- BRIEF: If a line in the records below contains the word "lines", copy it out.
-*-*-
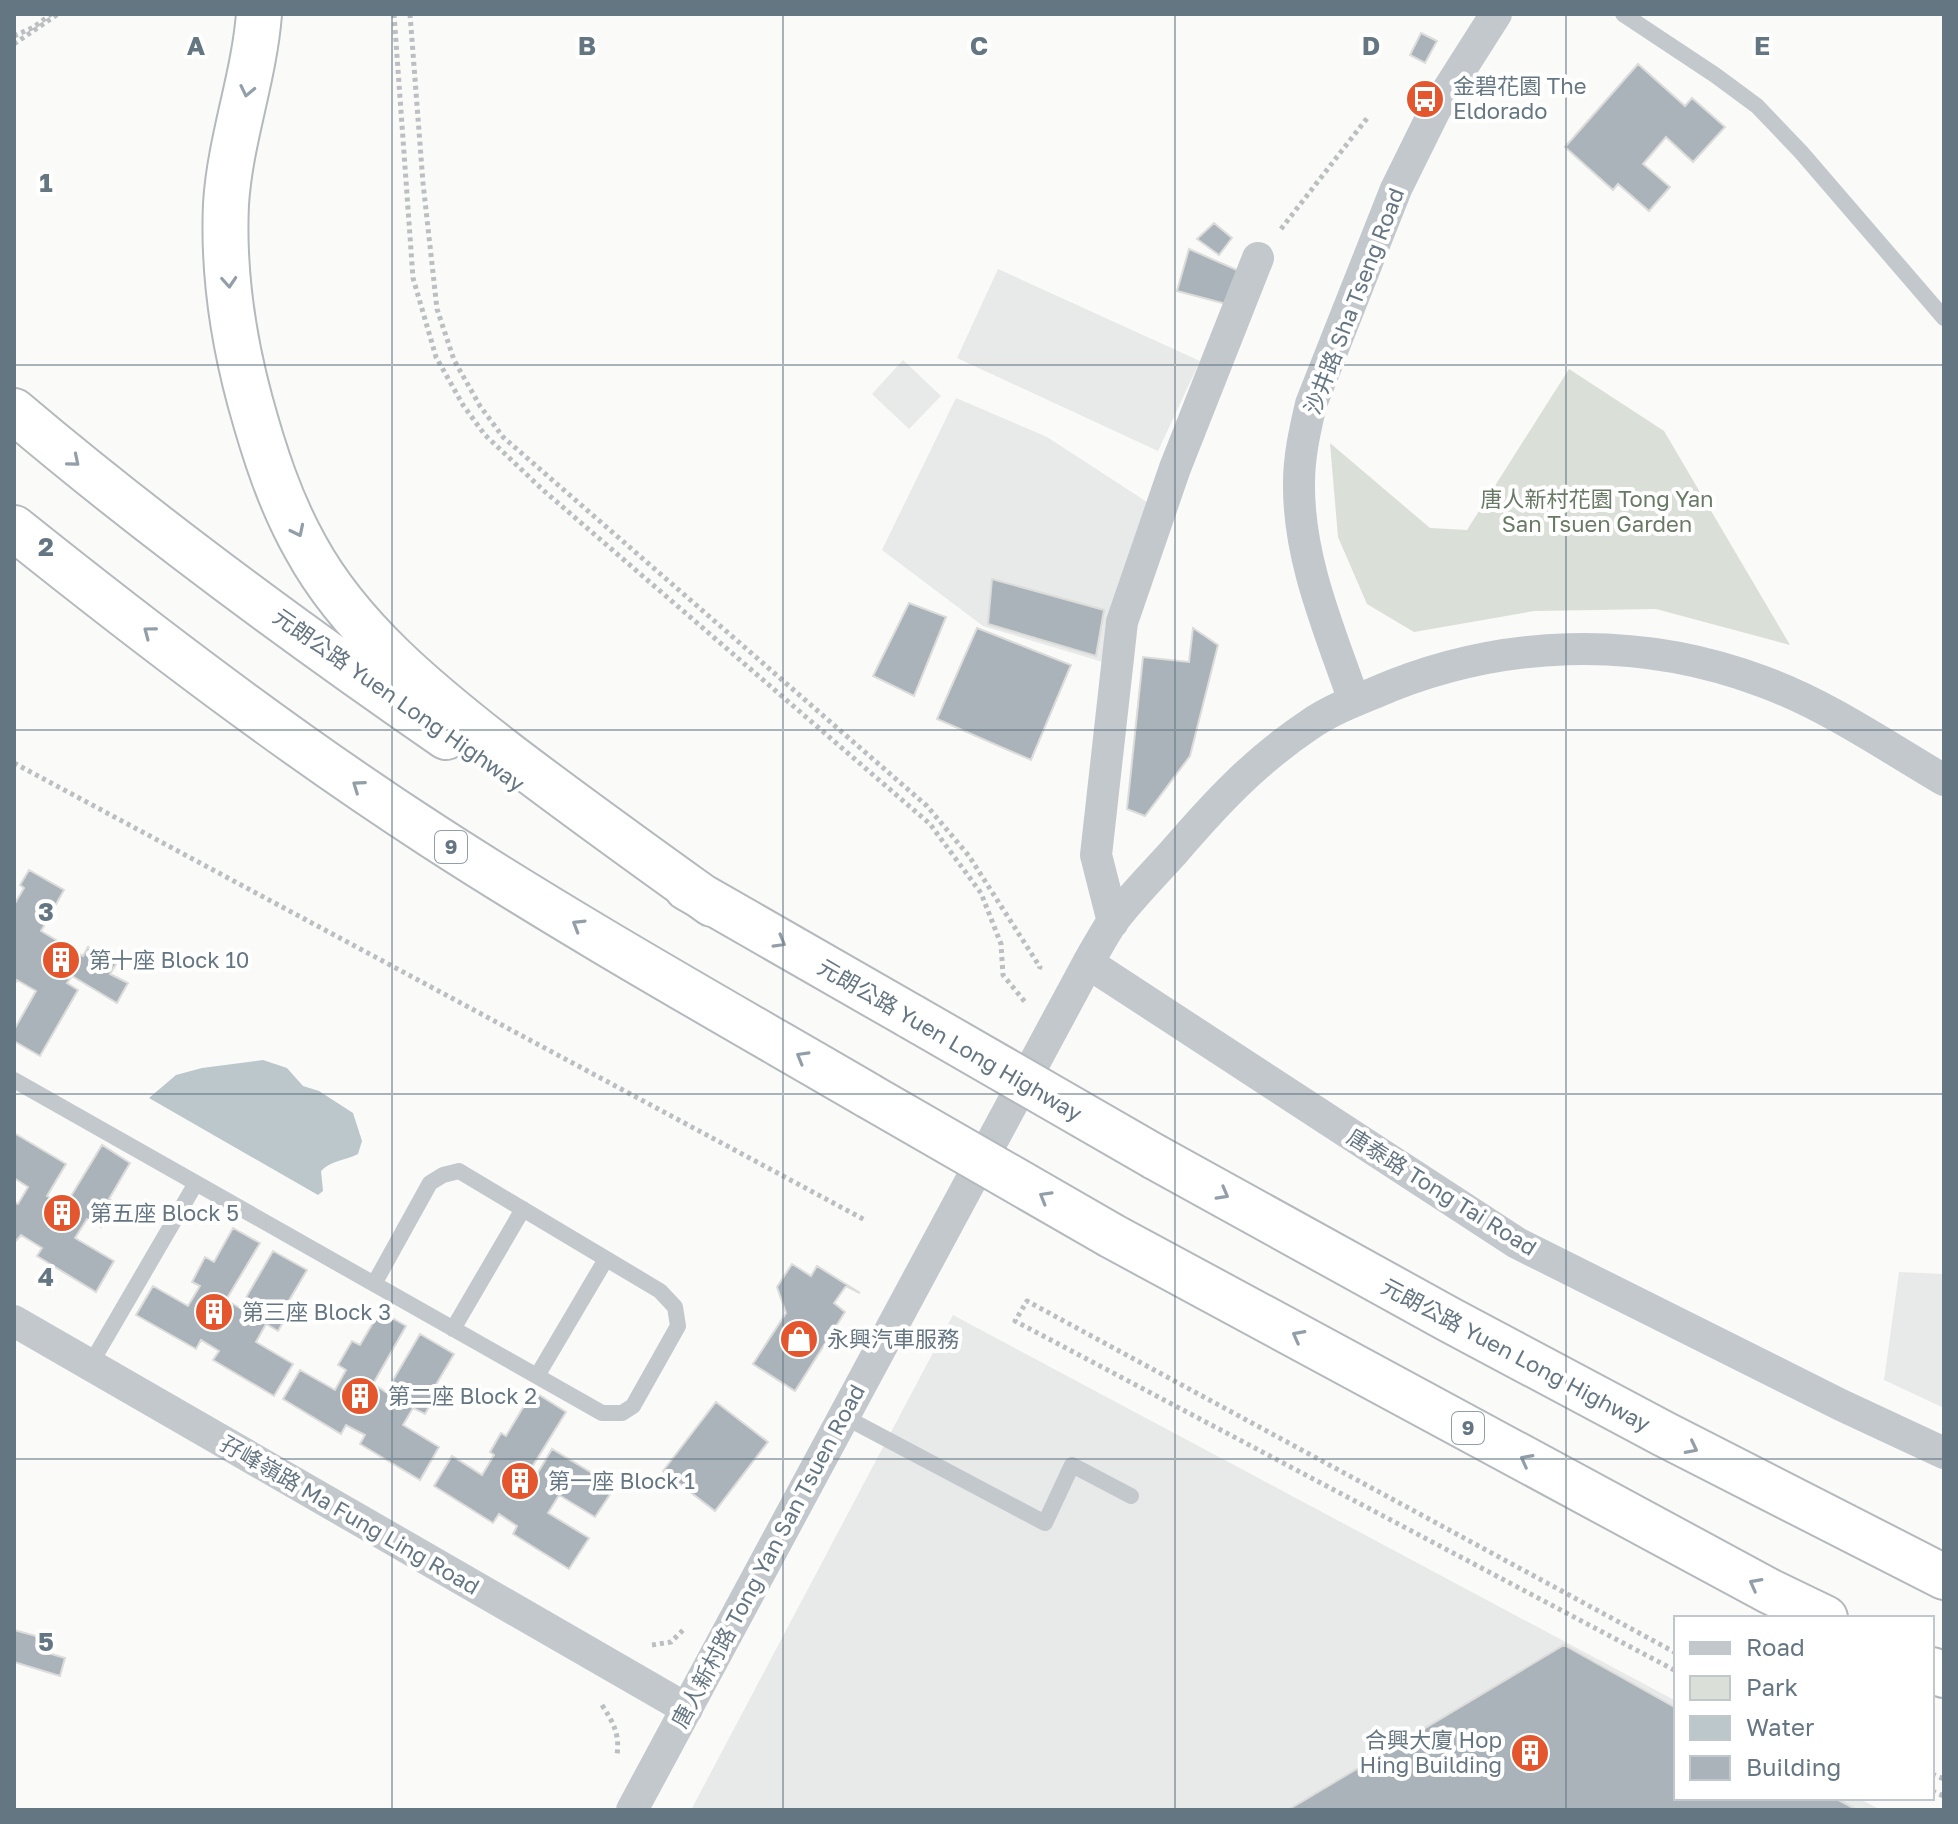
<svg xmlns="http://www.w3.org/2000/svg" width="1958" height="1824" font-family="'Golos Text','Noto Sans TC',sans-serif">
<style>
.built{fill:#e8e9e9}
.green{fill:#dadfd7}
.water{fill:#bbc7cb}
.building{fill:#aab3b9;stroke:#dcdcda;stroke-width:2}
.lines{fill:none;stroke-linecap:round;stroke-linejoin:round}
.highway-casing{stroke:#b4b9bd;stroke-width:48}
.path{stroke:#bbbfc2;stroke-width:5;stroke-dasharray:4 4;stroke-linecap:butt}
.lane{stroke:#c3c8cc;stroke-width:16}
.street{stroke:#c3c8cc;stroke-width:32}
.highway{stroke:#fff;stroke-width:44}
.highway-bridge-casing{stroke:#b4b9bd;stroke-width:48;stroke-linecap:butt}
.highway-bridge{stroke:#fff;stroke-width:44}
.oneway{stroke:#939fa8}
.grid{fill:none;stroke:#657683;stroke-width:2;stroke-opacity:0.55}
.labels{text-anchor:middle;stroke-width:8;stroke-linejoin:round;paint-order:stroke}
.shield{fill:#fff;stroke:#939fa8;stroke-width:2}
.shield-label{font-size:20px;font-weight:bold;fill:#657683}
.poi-label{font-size:22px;fill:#657683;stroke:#fff;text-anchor:start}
.street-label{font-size:22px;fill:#657683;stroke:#fff}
.park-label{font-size:22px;fill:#687a64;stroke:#fff}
.grid-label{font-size:26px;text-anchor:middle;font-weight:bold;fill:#657683;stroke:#fff;stroke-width:8;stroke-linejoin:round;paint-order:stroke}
</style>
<rect width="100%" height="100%" fill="#fafaf8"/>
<!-- built -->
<path class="built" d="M998,269l202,92 -42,90 -201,-93z
M903,360l38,36 -32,33 -37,-35z
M956,398l91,39 103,67 -44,159 -123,-37 -101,-76z
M1899,1272l45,2v134l-60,-28z
M953,1315l723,386v97h182l23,12h-1190z"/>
<!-- green -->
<path class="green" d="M1569,369l95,62 126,214 -134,-36 -122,2 -120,21 -47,-28 -29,-67 -8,-94 100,85 37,2z"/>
<!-- water -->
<path class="water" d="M263,1060l24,8 16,18 16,5 34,22 9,28 -4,13c-13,7 -27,6 -37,17l2,20 -5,4 -169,-97 27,-23 26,-7z"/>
<!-- building -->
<path class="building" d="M1421,33l16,8 -12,22 -15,-8z
M1638,64l47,42 7,-8 33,29 -32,35 -27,-25 -23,27 27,23 -21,24 -31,-27 -5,6 -48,-43z
M1214,223l18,15 -13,17 -22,-16z
M1189,249l57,25 -12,32 -57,-15z
M992,579l112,31 -8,46 -108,-32z
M909,603l37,14 -32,79 -41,-20z
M977,628l94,37 -40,95 -94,-41z
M1193,628l25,17 -28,111 -45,60 -18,-7 16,-152 46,5z
M29,870l35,20 -23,41 42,25 5,-9 28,17 -6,10 18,9 -11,20 -45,-27 -5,7 11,7 -38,66 -26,-15v-11l22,-39 -19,-11 -3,5v-80l10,-17 -4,-3z
M14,1133l52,31 -19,32 18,10 37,-61 28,18 -21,36 6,4 -14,24 -14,-8 -12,19 39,23 -18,31 -59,-36 5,-8 -21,-13 -7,8v-41l4,2 10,-17 -14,-9z
M233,1228l27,15 -34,57 14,8 33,-57 34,19 -20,34 5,3 -14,24 -12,-7 -10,18 37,22 -19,32 -61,-36 6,-9 -18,-11 -5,9 -60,-34 17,-29 35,20 12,-20 -8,-4 13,-25 9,5z
M792,1264l19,12 6,-10 43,27 -14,-7 -12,17 11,9 -50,79 -42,-27 33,-51 -9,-26z
M380,1311l26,15 -33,58 13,8 34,-58 34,20 -20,34 5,2 -14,24 -12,-6 -10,17 36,22 -19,33 -60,-36 5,-9 -19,-10 -5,9 -58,-35 17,-29 35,20 11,-20 -8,-5 14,-24 8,4z
M533,1391l33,21 -37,60 7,4 16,-27 63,38 -20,30 -36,-22 -11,18 41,25 -20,31 -56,-35 4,-8 -18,-12 -6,9 -59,-37 18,-30 30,19 12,-20 -4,-3 11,-19 5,3z
M716,1402l52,40 -53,69 -52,-40z
M14,1630l37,10 -3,13 17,5 -5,18 -46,-14z
M1564,1645l112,63v90h159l22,12h-569z"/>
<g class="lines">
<defs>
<path id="highway" d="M259,14c-5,64 -29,126 -33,190 -3,66 7,134 24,197 14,51 30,101 56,147 44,81 124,146 196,202 69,53 139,103 210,154
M14,411c138,117 283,223 432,326
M14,528c135,108 274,214 419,308 142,92 290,175 436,260
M687,888l225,129
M1155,1157l295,163 214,114 280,143
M1112,1236l657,355 56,27
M1932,1670l12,5"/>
</defs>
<!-- highway casing -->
<use href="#highway" class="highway-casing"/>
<!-- path -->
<path class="path" d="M394,14l19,264 23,79 27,48 22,30 58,55 387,334 51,69 20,51 2,31 22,27
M410,14l13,169 14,126 17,51 26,46 23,31 424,369 42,50 71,111 -1,2
M14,36l20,-9 17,-13
M14,44l44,-30
M1281,229l87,-112
M14,763l851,457
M652,1645l19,-3 13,-13
M1676,1653l-649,-352 -12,20 661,350
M602,1705c11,17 18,29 15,50
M1932,1774l12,5
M1932,1791l12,5"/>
<!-- lane -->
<path class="lane" d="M1623,14l92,61 42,31 44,46 143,166
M14,1080l588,333h20l11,-7 45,-80 -3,-19 -15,-16 -201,-120 -16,4 -13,8 -56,101
M453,1329l70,-120
M90,1365l106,-182
M537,1376l69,-117
M843,1416l202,107 27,-58 59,31"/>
<!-- street -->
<path class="street" d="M1354,701c-24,-70 -56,-142 -55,-218 0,-27 6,-53 12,-79l85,-215 39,-79 61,-96
M1113,922l-17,-67 26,-233 53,-154 83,-210
M1088,963l429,280 324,162 103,48
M14,1321l673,388
M632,1810l456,-847c8,-14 16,-29 25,-42 18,-24 40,-46 60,-68 43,-50 81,-91 136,-128 20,-14 43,-23 65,-32 124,-54 263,-59 390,-11 63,23 122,64 180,98"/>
<!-- highway -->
<use href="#highway" class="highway"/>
<defs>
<path id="highway-bridge" d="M912,1017l243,140
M869,1096l243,140"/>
</defs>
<!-- highway-bridge casing -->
<use href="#highway-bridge" class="highway-bridge-casing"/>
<!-- highway-bridge -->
<use href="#highway-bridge" class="highway-bridge"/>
</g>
<!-- one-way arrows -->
<defs><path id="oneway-chevron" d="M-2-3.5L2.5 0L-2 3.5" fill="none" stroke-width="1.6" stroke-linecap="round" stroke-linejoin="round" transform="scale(2)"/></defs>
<g class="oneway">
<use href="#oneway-chevron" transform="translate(247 91) rotate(102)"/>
<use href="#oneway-chevron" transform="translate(229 282) rotate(86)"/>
<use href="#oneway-chevron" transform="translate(74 461) rotate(40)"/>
<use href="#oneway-chevron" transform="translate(298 531) rotate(64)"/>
<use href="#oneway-chevron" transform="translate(149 632) rotate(-143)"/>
<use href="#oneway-chevron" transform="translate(358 786) rotate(-145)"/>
<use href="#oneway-chevron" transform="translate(578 925) rotate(-149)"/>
<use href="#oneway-chevron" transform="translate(780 942) rotate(30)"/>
<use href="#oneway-chevron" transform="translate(802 1057) rotate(-150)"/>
<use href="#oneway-chevron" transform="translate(1223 1194) rotate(29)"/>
<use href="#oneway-chevron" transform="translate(1045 1197) rotate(-150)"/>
<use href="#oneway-chevron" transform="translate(1298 1336) rotate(-152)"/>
<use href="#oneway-chevron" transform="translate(1692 1448) rotate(27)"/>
<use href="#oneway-chevron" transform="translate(1526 1460) rotate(-152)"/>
<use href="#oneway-chevron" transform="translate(1755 1584) rotate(-152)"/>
</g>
<!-- grid -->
<path class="grid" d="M392,14v1796M783,14v1796M1175,14v1796M1566,14v1796M14,365h1930M14,730h1930M14,1094h1930M14,1459h1930"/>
<!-- icons -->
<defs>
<symbol id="bus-disc" viewBox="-11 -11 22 22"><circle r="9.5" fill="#e4572e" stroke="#fff"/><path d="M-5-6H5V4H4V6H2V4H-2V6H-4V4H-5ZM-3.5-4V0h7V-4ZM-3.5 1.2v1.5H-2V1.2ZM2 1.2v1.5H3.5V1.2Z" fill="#fff"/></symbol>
<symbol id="building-disc" viewBox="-11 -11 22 22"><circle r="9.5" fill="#e4572e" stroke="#fff"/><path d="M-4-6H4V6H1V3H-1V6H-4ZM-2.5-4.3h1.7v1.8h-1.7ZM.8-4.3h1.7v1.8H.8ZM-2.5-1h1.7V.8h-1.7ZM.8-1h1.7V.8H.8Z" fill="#fff"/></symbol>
<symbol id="shop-disc" viewBox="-11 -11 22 22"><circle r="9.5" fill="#e4572e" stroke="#fff"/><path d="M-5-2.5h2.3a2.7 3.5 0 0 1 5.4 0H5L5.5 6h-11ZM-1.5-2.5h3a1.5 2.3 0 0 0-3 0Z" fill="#fff"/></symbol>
</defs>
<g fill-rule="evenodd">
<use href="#bus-disc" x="1403" y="77" width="44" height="44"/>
<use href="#building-disc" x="39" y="938" width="44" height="44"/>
<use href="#building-disc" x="40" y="1191" width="44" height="44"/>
<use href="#building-disc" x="192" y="1290" width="44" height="44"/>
<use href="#shop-disc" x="777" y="1317" width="44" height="44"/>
<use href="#building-disc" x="338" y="1374" width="44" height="44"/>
<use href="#building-disc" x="498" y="1459" width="44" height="44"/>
<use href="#building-disc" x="1508" y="1731" width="44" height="44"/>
</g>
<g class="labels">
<!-- shield labels -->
<g class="shield">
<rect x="435" y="831" width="32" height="32" rx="6"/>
<rect x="1452" y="1412" width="32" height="32" rx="6"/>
</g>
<g class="shield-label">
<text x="451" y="854">9</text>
<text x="1468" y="1435">9</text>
</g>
<!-- poi labels -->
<g class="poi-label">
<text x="1453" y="94">金碧花園 The<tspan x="1453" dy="25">Eldorado</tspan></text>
<text x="89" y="968">第十座 Block 10</text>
<text x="90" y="1221">第五座 Block 5</text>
<text x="242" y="1320">第三座 Block 3</text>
<text x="827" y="1347">永興汽車服務</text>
<text x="388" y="1404">第二座 Block 2</text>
<text x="548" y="1489">第一座 Block 1</text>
<text x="1502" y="1748" text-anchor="end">合興大廈 Hop<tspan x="1502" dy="25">Hing Building</tspan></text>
</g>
<!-- street labels -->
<g class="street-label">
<text transform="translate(1354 301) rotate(-69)" y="8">沙井路 Sha Tseng Road</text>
<text transform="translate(399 700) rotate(35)" y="8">元朗公路 Yuen Long Highway</text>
<text transform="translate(950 1040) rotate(30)" y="8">元朗公路 Yuen Long Highway</text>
<text transform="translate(1442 1192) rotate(32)" y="8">唐泰路 Tong Tai Road</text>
<text transform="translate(1516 1355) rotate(28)" y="8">元朗公路 Yuen Long Highway</text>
<text transform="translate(350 1515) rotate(30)" y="8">孖峰嶺路 Ma Fung Ling Road</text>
<text transform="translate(768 1556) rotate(-62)" y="8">唐人新村路 Tong Yan San Tsuen Road</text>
</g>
<!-- park labels -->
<g class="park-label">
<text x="1597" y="507">唐人新村花園 Tong Yan<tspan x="1597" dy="25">San Tsuen Garden</tspan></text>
</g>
</g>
<g class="grid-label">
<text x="196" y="55">A</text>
<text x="587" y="55">B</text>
<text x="979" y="55">C</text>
<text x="1371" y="55">D</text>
<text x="1762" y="55">E</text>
<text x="46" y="192">1</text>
<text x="46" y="556">2</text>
<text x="46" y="921">3</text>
<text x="46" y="1286">4</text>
<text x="46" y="1651">5</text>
</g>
<!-- border -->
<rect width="1958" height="1824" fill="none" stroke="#657683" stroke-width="32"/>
<!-- legend -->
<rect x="1674" y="1616" width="260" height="184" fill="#ffffff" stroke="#c1c8cd" stroke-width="2"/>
<rect x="1690" y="1642" width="40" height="12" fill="#c3c8cc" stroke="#c1c8cd" stroke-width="2"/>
<text x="1746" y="1656" font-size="24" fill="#657683">Road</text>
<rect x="1690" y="1676" width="40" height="24" fill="#dadfd7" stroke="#c1c8cd" stroke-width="2"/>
<text x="1746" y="1696" font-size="24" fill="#657683">Park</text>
<rect x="1690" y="1716" width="40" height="24" fill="#bbc7cb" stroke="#c1c8cd" stroke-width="2"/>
<text x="1746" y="1736" font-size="24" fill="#657683">Water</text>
<rect x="1690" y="1756" width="40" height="24" fill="#aab3b9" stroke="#c1c8cd" stroke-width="2"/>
<text x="1746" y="1776" font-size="24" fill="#657683">Building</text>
</svg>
-*-*-
- COMPLETED TASK:
.lines{fill:none;stroke-linecap:round;stroke-linejoin:round}
<g class="lines">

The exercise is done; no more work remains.